One should take comfort in this understanding and one should realize that everything that happened before was only a test of one’s readiness. The Holy Name is always there, but we start striving for it only when we are ready. Thus we should see all other limbs of devotional service as training and preparation. Until we start hankering for The Name this preparation is incomplete. It’s necessary, it has to be passed, one has to invest himself very seriously, but it’s not the real thing yet. All other aspirations should fade away and one should appear to the world as a depressed person bereft of joie-de-vivre, bereft of joy of life. Many devotees today are afraid of being perceived as such but that’s the deal – if you want to live your life than Holy Name isn’t for you. Yet. Another requirement is simplicity – one must not approach the Holy Name while thinking of some other benefits. It’s not that “let me succeed in chanting and then everyone will get off my back”. Or “and my pain will go away”. Or anything else other than the Holy Name itself. All these other aspirations, hidden deep within the heart, are sings of duplicity. We need simplicity instead – nothing by the Holy Name.

There is no wonder other people can’t help us here, for they are in the same position as us – lacking qualification, lacking sincerity, lacking simplicity, but rich in selfish desires. They can talk, they can pontificate, they can give lectures, they can write books (or blog articles) but, since they approach this subject by the strength of their minds and on rationality of their God given intelligence, and not on the direct experience, their instructions are mostly concerned with external features of the unceasing chanting and not with its essence. They can talk about its benefits, about its power, about its auspiciousness, about its fruits, about procedures and techniques. They can tell us what we need – softheartedness, purity, honesty, attention, non-enviousness, humility, and so on. But what IS this unceasing chanting and how to chant like that? That they can’t say and can’t demonstrate. Rarely one will find instructions on these most important questions. These answers require direct experience, not scholarly thinking. Moreover, mental deliberations tinged with mundane commotions force us to measure divinity by our own material standards. Some go even further and claim that pure chanting can be obtained by sadhana, by doing some heroic service, that it will be some sort of a reward and so one must simply try very hard. They completely miss the point that all these heroic deeds are produced from chanting, they do not cause it. Sadhana is produced from chanting, too – it’s what you do when you love God. What we do now is mostly imitating it. I’m not against following sadhana – I am saying that when the pure Name appears in one’s heart one would “perform sadhana” with genuine love and devotion, not with the word “perform” in mind. Whatever we do in our devotional service, chanting is at the root of it. We are able to do these things now only because we have touched the Holy Name one way or another before. We wouldn’t be doing it if we had zero experience.

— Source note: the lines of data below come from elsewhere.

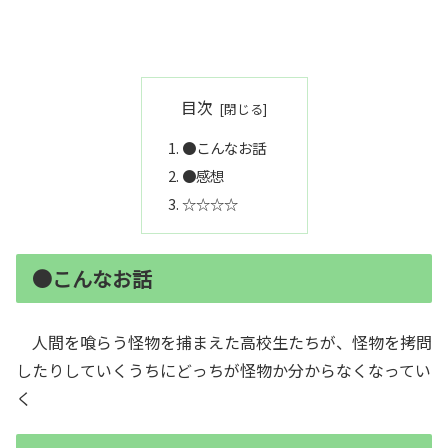
目次
●こんなお話
●感想
☆☆☆☆
●こんなお話
人間を喰らう怪物を捕まえた高校生たちが、怪物を拷問
したりしていくうちにどっちが怪物か分からなくなってい
く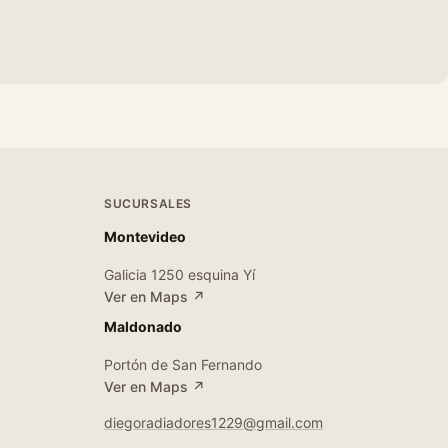
SUCURSALES
Montevideo
Galicia 1250 esquina Yí
Ver en Maps ↗
Maldonado
Portón de San Fernando
Ver en Maps ↗
diegoradiadores1229@gmail.com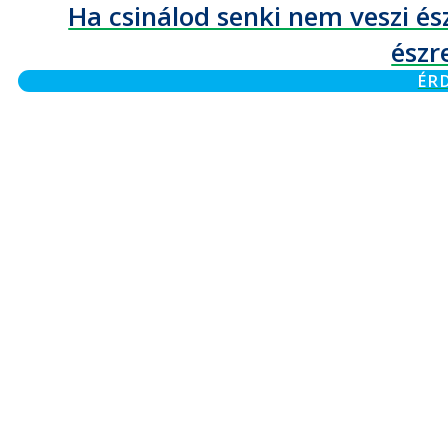
Ha csinálod senki nem veszi és
észr
ÉR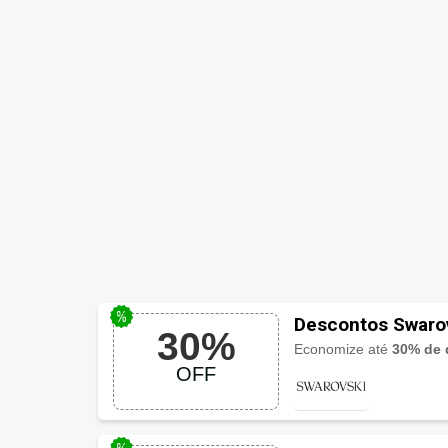
Descontos Swaro
30%
Economize até
30% de 
OFF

Without the pure Name we won’t find our way to Krishna. It simply won’t happen. Therefore we should chant and chant and chant as much as we can. As often as possible. This is, really, all we can contribute ourselves – because, as I said, the appearance of the Name and even the appearance of genuine eagerness for the Name is a gift from God. It has to be given. Or, rather, our offering for chanting many rounds has to be accepted. It’s like you can bring your goods to the market but the final word is by the customer. Of course if you don’t bring your goods there will not be even the possibility of making a sale. So, once again, all we can contribute ourselves is our efforts, and our efforts should be incessant.

That was quite an introduction. Let it sink in for a moment, let it brew in my mind for a couple of days. There is no use of going forward until these fundamental truths are fully established in our minds.